It’s fun to analyze blue chips because they usually have a long history of operating performance and the macro economy can produce opportunities to buy or sell the stocks. Another blue chip with a long operating history is Coca-Cola. Coca-Cola has plenty of data and analysts following the stock. Famously, Warren Buffett began purchasing large amounts of KO when Wall Street was negative on the stock, but the Oracle of Omaha won with the world’s most valuable brand. Each year BusinessWeek creates a dollar estimate for brand value and for 2009 Coke was valued at 68 billion. For Coca-Cola, 2000 was a volatile year for their stock performance and another steady Eddie for financial performance. KO’s free cash flow has doubled from $3 billion to $6 billion over the last 10 years while their stock price and market capitalization remained flat, KO focuses on dividends rather than buybacks.
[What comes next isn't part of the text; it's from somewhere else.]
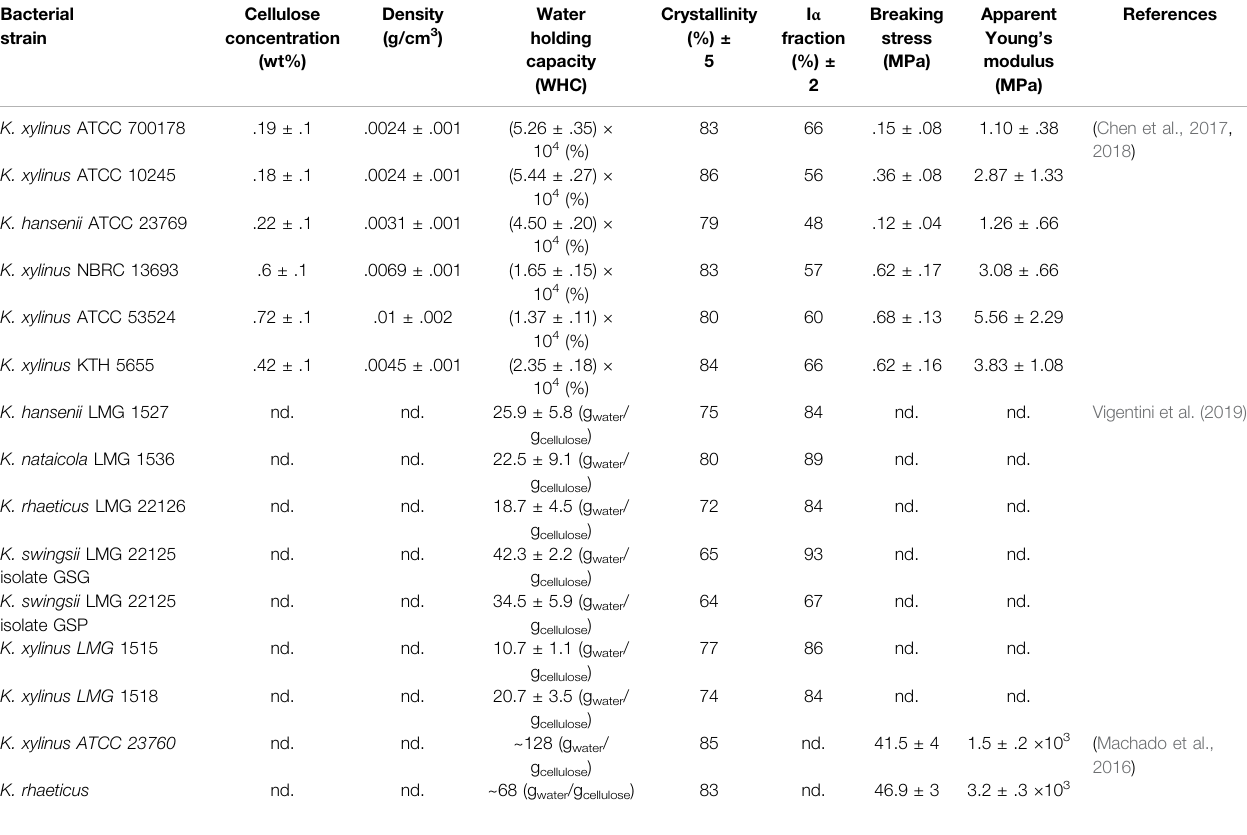
TABLE 1 | Characteristics of BC produced by different strains of Komagataeibacter genus. Bacterial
Coca-Cola’s free cash flow yield has increased from 2.5% to 5.2% over this period, while the business value has increased and their growth prospects in emerging markets remain unchanged. Interestingly, BusinessWeek’s brand value estimate for KO in 2001 was $68.9 billion and their 2009 estimate remained unchanged at $68.7 billion.
Separating hindsight from foresight is a challenge for investors because price movements often lack rationality or any correlation to financial performance. However, its fun to evaluate the difference between financial performance and market performance to prepare for future opportunities with the caveat hindsight analysis never provides foresight knowledge. I think it’s highly likely the companies I mentioned financial performance continues to excel although it’s not certain.
I own shares in each company mentioned.